BY ALEX KOLLO, 20 JUNE 2016


The Global Alliance for the Future of Food has commissioned experts from across sectors and around the world to weigh in on a future that protects and improves local seed systems, with the final report due to be released in the fall of 2016. “Maintaining and enhancing agrobiodiversity and food sovereignty is critical in light of global challenges such as climate change, and seeds play an important role in that,” says Kyra Busch, Program Officer at The Christensen Fund and lead of the Global Alliance’s Agroecological Transitions Working Group.

“The holistic thinking about the value and sacredness of seeds over the past generations has been the basis for sustaining diversity and hence stability in the surrounding environment.”

– Nelson Mudzingwa, Zimbabwe, Smallholder Organic Farmers Forum (ZIMSOFF)

Underpinned by an overview of efforts to protect and improve seed systems, and written by agricultural biodiversity researchers Emile Frison and Toby Hodgkin, the report will include commentaries from a diverse range of experts, including organic farmers, community activists, business representatives, researchers, and scientists. Each contribution provides a valuable perspective on the state of agricultural biodiversity, the inherent value of seeds and agrobiodiversity, the threats to these systems, and how funders and advocates can strengthen the diversity and resilience of community-based seed systems.

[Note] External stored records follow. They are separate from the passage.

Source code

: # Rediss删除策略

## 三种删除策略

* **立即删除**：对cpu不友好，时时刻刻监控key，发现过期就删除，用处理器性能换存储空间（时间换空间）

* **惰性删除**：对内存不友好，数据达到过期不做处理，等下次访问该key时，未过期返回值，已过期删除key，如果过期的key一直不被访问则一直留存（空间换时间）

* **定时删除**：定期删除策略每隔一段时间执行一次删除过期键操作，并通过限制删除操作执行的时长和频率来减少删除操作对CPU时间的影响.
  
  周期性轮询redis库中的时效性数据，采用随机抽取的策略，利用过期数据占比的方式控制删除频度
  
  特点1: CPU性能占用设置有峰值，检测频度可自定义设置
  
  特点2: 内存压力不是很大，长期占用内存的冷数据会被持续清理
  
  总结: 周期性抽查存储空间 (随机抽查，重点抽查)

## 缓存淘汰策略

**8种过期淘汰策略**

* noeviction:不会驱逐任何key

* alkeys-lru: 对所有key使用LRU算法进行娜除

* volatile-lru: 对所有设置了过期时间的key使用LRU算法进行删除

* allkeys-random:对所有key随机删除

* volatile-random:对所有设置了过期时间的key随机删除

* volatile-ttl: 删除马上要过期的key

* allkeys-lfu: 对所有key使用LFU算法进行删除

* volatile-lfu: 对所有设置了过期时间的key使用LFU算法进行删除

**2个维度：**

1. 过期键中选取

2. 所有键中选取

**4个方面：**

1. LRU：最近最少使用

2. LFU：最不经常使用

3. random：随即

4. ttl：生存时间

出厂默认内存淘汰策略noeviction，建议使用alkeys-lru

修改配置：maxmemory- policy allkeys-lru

The value of resilient and diverse seed systems goes far beyond any economic measure. Community-based seed systems are connected to diverse cultural and culinary traditions, health and well-being, resilient agroecological landscapes, and sustainable local economies.

The compendium will highlight:

  • Threats to, and factors affecting, the preservation and maintenance of seed biodiversity;
  • What is needed to protect and enhance community-based seed systems;
  • The social institutions and socio-economic factors that are supporting seed biodiversity;
  • Good policy practice on, and barriers to, seed biodiversity embedded in legislation at international, national and regional levels; and,
  • Key actors in agrobiodiversity, funding gaps, and recommendations for strengthening community-based efforts.